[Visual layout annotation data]
------------------------------

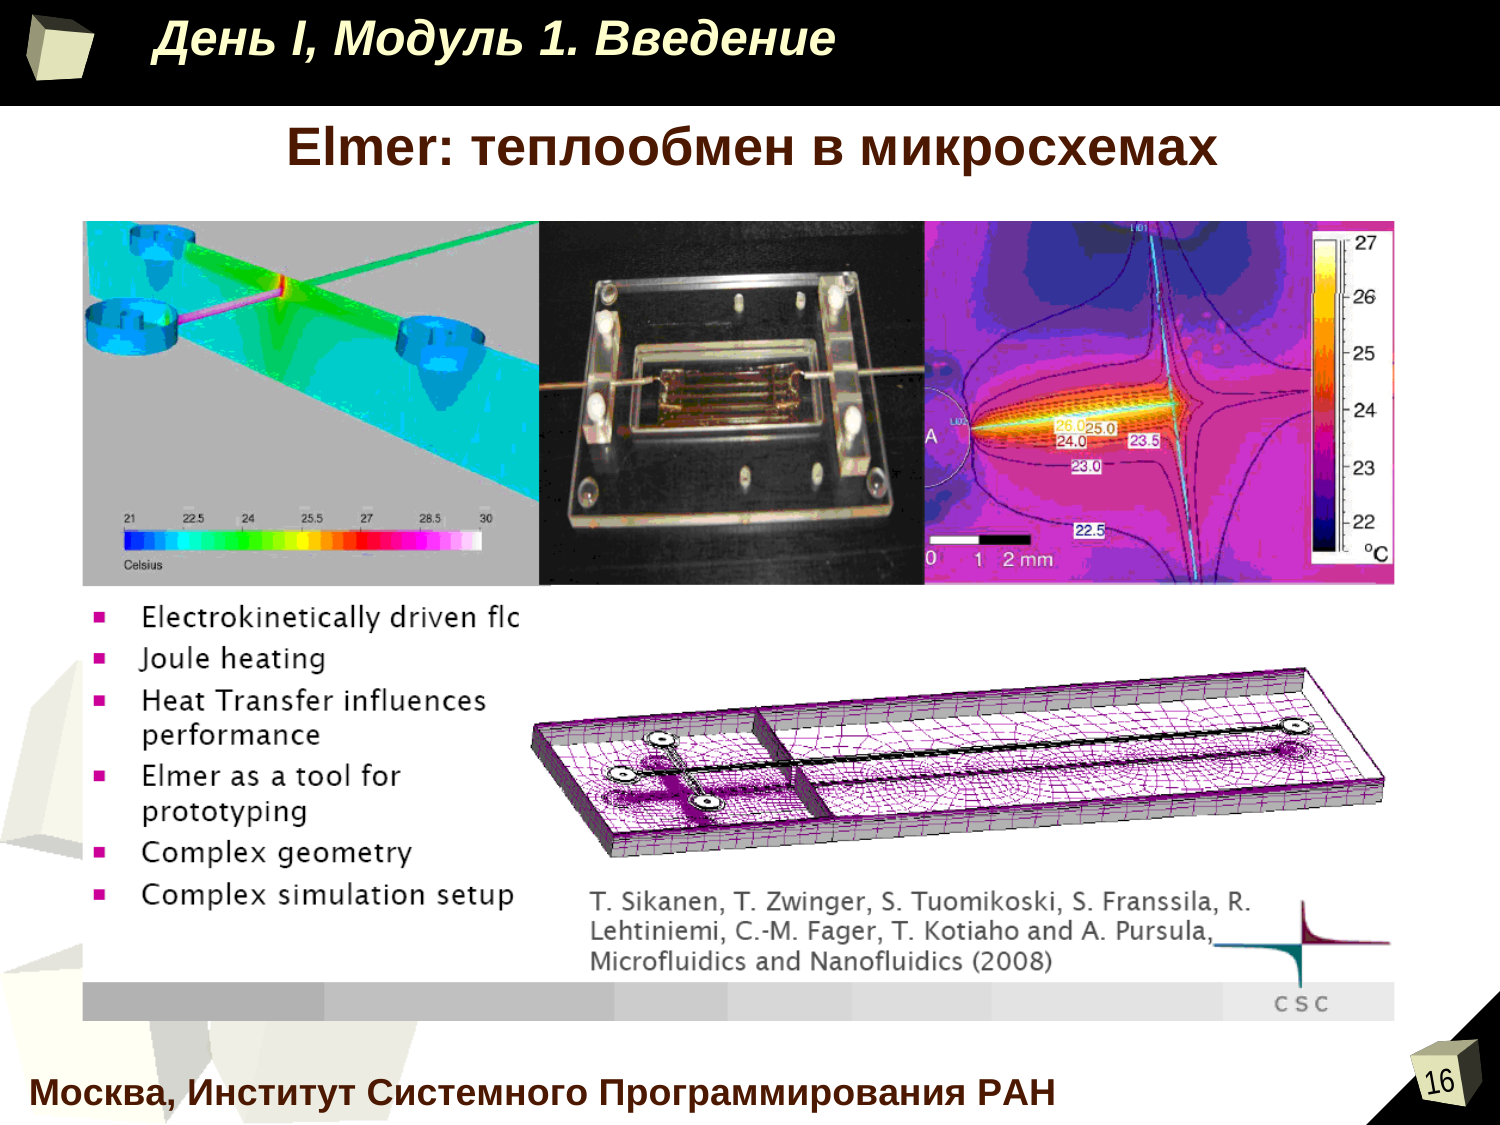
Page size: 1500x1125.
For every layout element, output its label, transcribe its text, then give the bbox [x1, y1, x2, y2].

picture [0, 221, 1395, 1125]
picture [423, 1088, 433, 1102]
text_box Elmer: теплообмен в микросхемах [5, 103, 1500, 184]
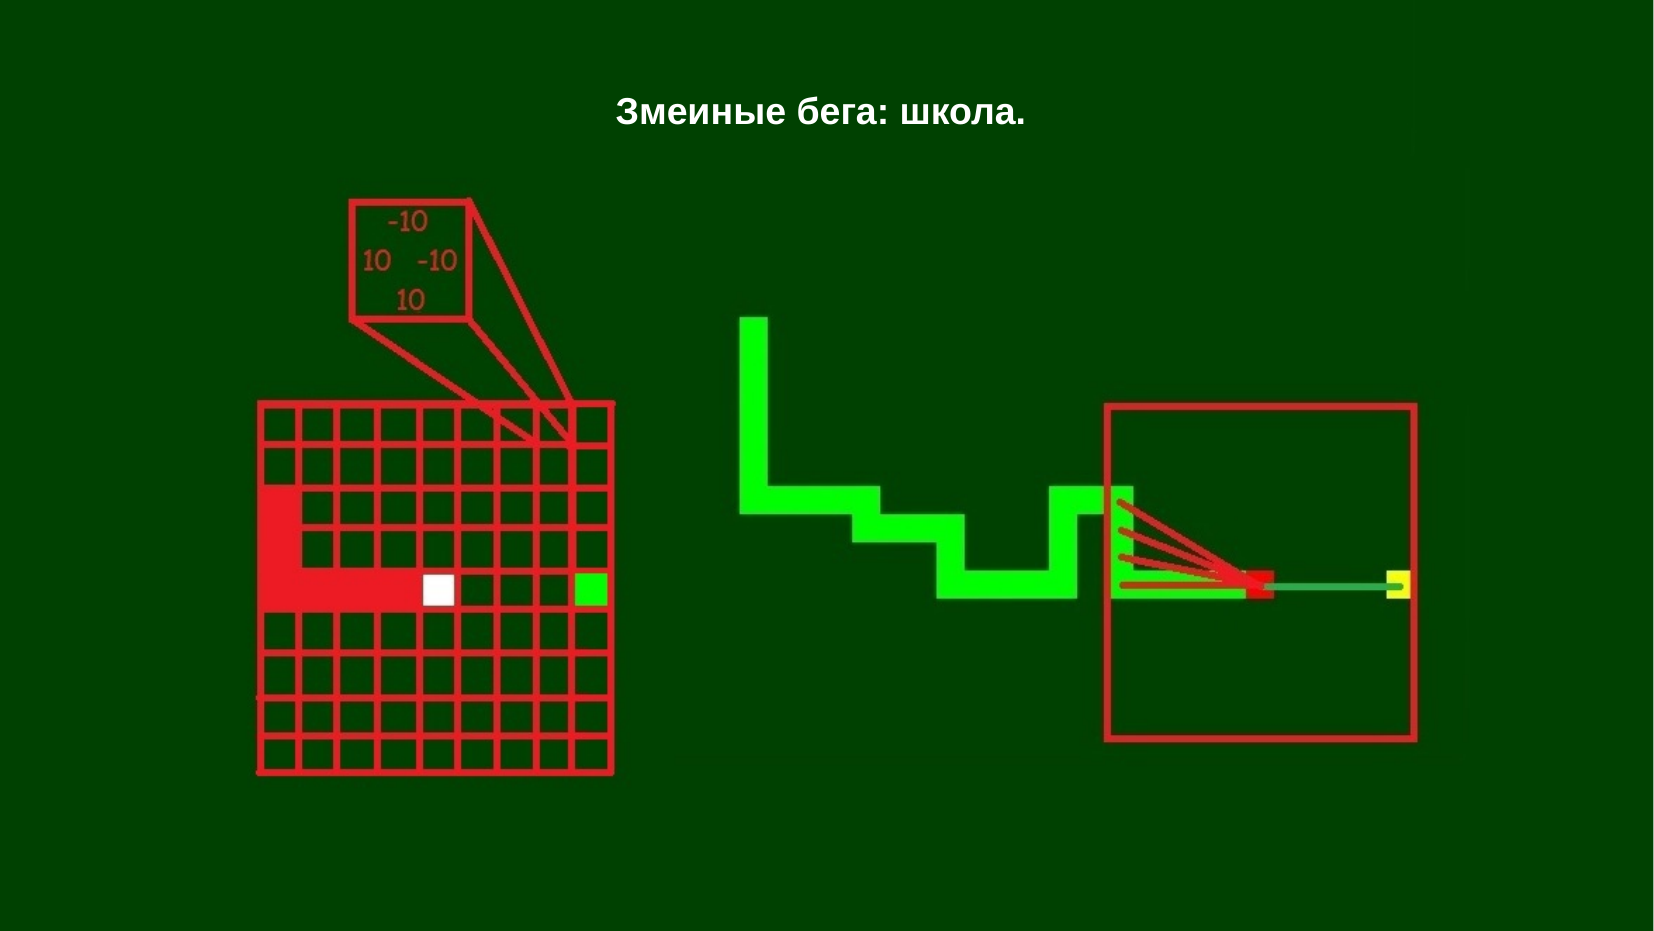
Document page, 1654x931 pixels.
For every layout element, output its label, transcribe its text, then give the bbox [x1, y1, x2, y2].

text_box Змеиные бега: школа. [295, 82, 1347, 140]
picture [0, 0, 1654, 931]
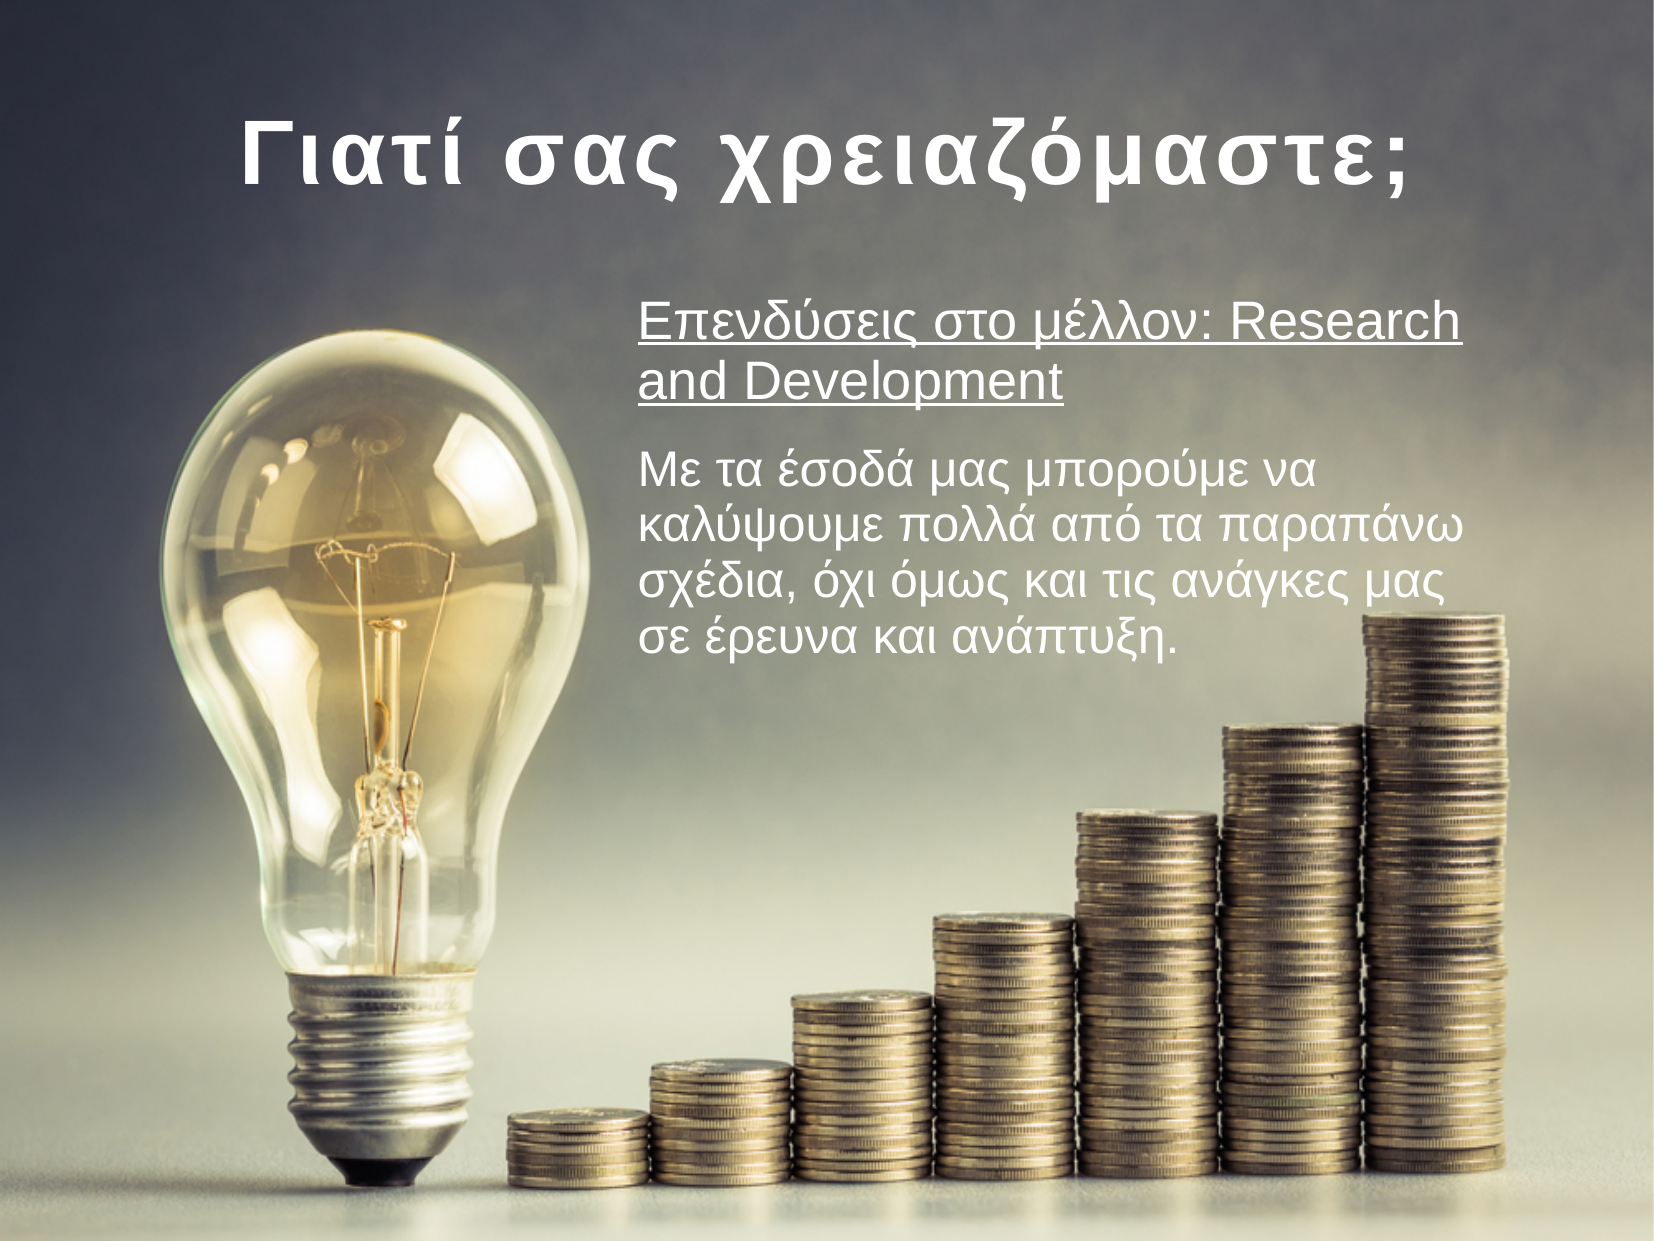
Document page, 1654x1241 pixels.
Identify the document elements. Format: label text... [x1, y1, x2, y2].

picture [0, 0, 1654, 1241]
list Επενδύσεις στο μέλλον: Research and Development Με τα έσοδά μας μπορούμε να καλύψουμε πολλά από τα παραπάνω σχέδια, όχι όμως και τις ανάγκες μας σε έρευνα και ανάπτυξη. [566, 290, 1512, 1109]
title Γιατί σας χρειαζόμαστε; [82, 49, 1571, 257]
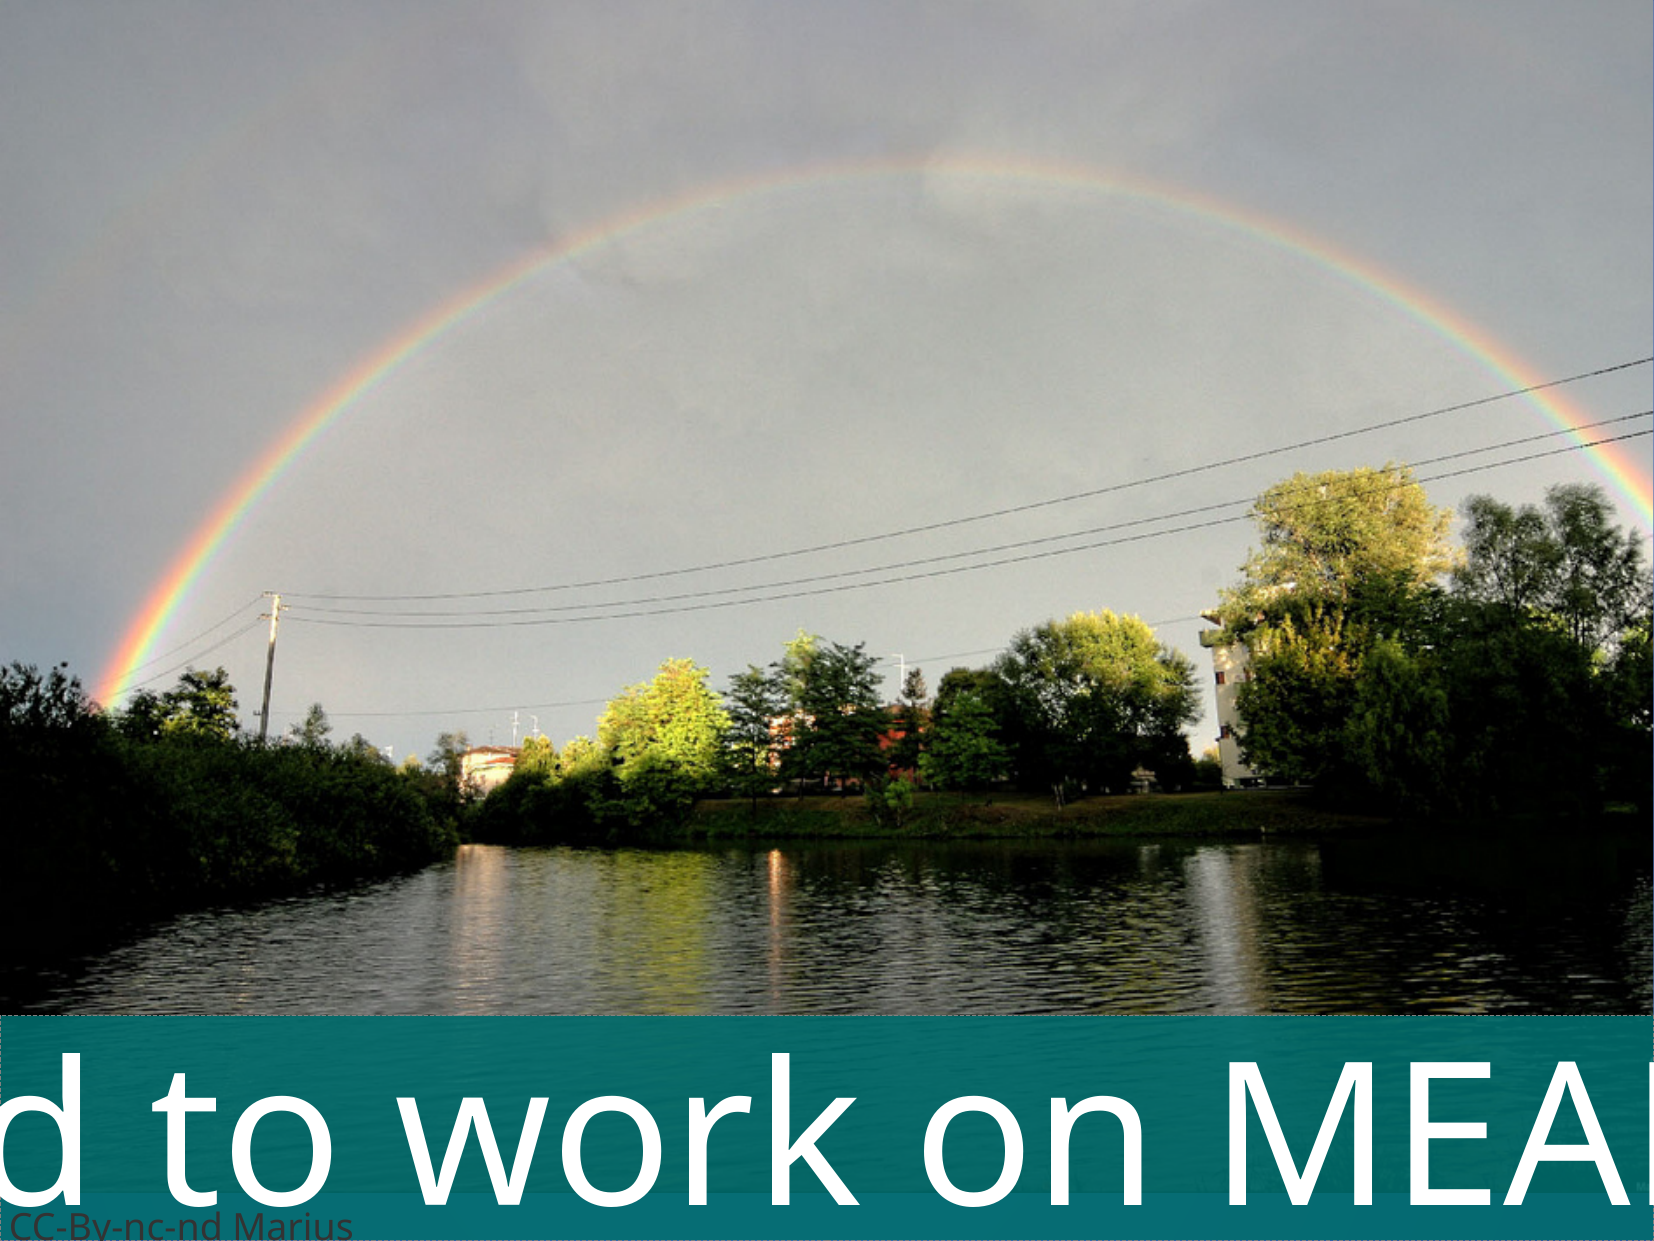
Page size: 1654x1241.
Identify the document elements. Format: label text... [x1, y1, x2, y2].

text_box I need to work on MEANING [0, 1015, 1654, 1241]
text_box I need to work on MEANING [3, 1110, 63, 1192]
text_box CC-By-nc-nd Marius [0, 1192, 245, 1241]
picture [0, 0, 1654, 1015]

------------------------------

* **What the task asks**: Copy all of the lines above word for word, but leave the pictures out.

* **Answer for the task**:
Page size: 1500x1125.
For every layout element, output its label, transcribe its text, then give the bbox [x1, y1, x2, y2].

picture [0, 221, 1395, 1125]
picture [423, 1088, 433, 1102]
text_box Elmer: теплообмен в микросхемах [5, 103, 1500, 184]
Document page, 1654x931 pixels.
For every layout element, output its label, transcribe its text, then give the bbox [x1, y1, x2, y2].

text_box Змеиные бега: школа. [295, 82, 1347, 140]
picture [0, 0, 1654, 931]
Document page, 1654x1241 pixels.
Identify the document elements. Format: label text... [x1, y1, x2, y2].

picture [0, 0, 1654, 1241]
list Επενδύσεις στο μέλλον: Research and Development Με τα έσοδά μας μπορούμε να καλύψουμε πολλά από τα παραπάνω σχέδια, όχι όμως και τις ανάγκες μας σε έρευνα και ανάπτυξη. [566, 290, 1512, 1109]
title Γιατί σας χρειαζόμαστε; [82, 49, 1571, 257]
Page size: 1654x1241.
Identify the document elements. Format: label text... [x1, y1, x2, y2].

text_box I need to work on MEANING [0, 1015, 1654, 1241]
text_box I need to work on MEANING [3, 1110, 63, 1192]
text_box CC-By-nc-nd Marius [0, 1192, 245, 1241]
picture [0, 0, 1654, 1015]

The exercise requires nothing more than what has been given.